The ADPPA grants you numerous rights, including: the right to access and export the data a business collects about you, the right to know how the business discloses that data to third parties, the right to correct your data, and the right to delete your data. Furthermore, the ADPPA gives you the right to consent to and opt-out of the collection of your most sensitive data (health data, credit card numbers, Social Security numbers, biometric and genetic information, precise geolocation data, and more).
The ADPPA also addresses the issue of algorithmic bias. Under the ADPPA, businesses cannot employ algorithms which collect data in a discriminatory manner or lead to discriminatory impacts on members of protected classes. For example, an algorithm designed to assess your credit-worthiness must not process your personal information in a way which negatively impacts housing opportunities for women or minorities.
Private Right of Action
The ADPPA also gives consumers the right to sue businesses which mishandle your personal information.

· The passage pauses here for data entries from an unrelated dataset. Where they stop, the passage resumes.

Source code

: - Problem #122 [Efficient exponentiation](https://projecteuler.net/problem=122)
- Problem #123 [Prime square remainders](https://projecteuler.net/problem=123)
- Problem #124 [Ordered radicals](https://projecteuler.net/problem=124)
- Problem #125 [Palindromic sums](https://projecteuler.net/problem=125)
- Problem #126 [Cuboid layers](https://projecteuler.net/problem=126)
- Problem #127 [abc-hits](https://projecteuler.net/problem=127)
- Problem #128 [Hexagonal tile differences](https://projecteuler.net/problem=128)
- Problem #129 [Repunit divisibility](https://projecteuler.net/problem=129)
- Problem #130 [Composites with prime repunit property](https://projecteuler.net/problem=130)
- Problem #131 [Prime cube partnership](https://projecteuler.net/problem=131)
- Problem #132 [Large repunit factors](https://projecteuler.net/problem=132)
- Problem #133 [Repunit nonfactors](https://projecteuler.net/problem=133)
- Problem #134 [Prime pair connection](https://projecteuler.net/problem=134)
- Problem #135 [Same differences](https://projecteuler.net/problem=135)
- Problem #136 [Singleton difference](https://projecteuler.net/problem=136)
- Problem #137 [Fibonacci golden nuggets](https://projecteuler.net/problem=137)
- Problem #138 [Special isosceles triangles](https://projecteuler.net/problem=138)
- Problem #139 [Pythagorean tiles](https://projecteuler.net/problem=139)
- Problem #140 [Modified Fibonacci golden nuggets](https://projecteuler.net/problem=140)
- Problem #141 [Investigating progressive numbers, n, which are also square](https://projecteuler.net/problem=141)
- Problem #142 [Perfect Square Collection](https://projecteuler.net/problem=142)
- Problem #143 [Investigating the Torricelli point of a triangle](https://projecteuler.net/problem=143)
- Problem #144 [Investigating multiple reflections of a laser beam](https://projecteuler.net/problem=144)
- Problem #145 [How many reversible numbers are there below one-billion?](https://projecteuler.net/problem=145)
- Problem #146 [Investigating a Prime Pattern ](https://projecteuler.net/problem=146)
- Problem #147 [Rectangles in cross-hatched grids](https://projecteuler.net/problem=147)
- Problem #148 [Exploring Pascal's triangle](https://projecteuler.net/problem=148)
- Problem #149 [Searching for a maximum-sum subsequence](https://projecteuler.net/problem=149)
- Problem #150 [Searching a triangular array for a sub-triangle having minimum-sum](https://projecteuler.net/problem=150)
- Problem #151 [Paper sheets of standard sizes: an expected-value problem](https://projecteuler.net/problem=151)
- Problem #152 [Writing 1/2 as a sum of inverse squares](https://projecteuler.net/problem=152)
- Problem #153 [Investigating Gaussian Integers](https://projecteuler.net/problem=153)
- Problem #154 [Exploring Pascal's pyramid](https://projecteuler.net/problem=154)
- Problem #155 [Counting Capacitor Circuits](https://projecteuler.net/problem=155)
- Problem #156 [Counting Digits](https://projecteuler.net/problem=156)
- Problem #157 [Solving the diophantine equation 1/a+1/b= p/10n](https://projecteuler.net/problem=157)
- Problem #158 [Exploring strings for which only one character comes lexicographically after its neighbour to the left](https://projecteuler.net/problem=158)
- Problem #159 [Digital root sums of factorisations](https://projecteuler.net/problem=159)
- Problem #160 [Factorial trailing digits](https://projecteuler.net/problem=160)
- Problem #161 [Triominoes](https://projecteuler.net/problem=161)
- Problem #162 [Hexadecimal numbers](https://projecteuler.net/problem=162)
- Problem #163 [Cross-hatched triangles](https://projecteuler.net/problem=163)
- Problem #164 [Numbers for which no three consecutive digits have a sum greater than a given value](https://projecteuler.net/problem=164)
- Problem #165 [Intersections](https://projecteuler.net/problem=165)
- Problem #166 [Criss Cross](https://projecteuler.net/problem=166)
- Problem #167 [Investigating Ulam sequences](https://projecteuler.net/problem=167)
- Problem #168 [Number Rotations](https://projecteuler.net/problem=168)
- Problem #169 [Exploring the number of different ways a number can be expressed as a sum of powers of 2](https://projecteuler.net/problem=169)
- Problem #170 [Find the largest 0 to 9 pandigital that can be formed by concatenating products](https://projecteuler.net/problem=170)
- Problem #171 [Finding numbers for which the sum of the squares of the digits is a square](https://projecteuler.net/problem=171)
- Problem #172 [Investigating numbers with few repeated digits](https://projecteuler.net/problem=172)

However, this right is subject to limitations: (1) The private right of action does not kick in until four years after the ADPPA takes effect, (2) even then, businesses have 45 days to cure any violations, (3) then you must notify the Federal Trade Commission (FTC) and your State Attorney General (AG) Office of your intent to sue, (4) the FTC or AG may choose to sue in your place, (5) but, if not, only then are you allowed to deliver a demand letter and commence litigation.
Finally, under ADPPA, online advertisers are prohibited from sending targeted advertisements to minors under 17 years old. And any data belonging to minors cannot be transferred to any third party without express parental consent.
The ADPPA, as currently drafted, is a major victory for privacy rights! In today's digital age, it is more important than ever to protect consumer data, and the ADPPA accomplishes this for even our most vulnerable populations.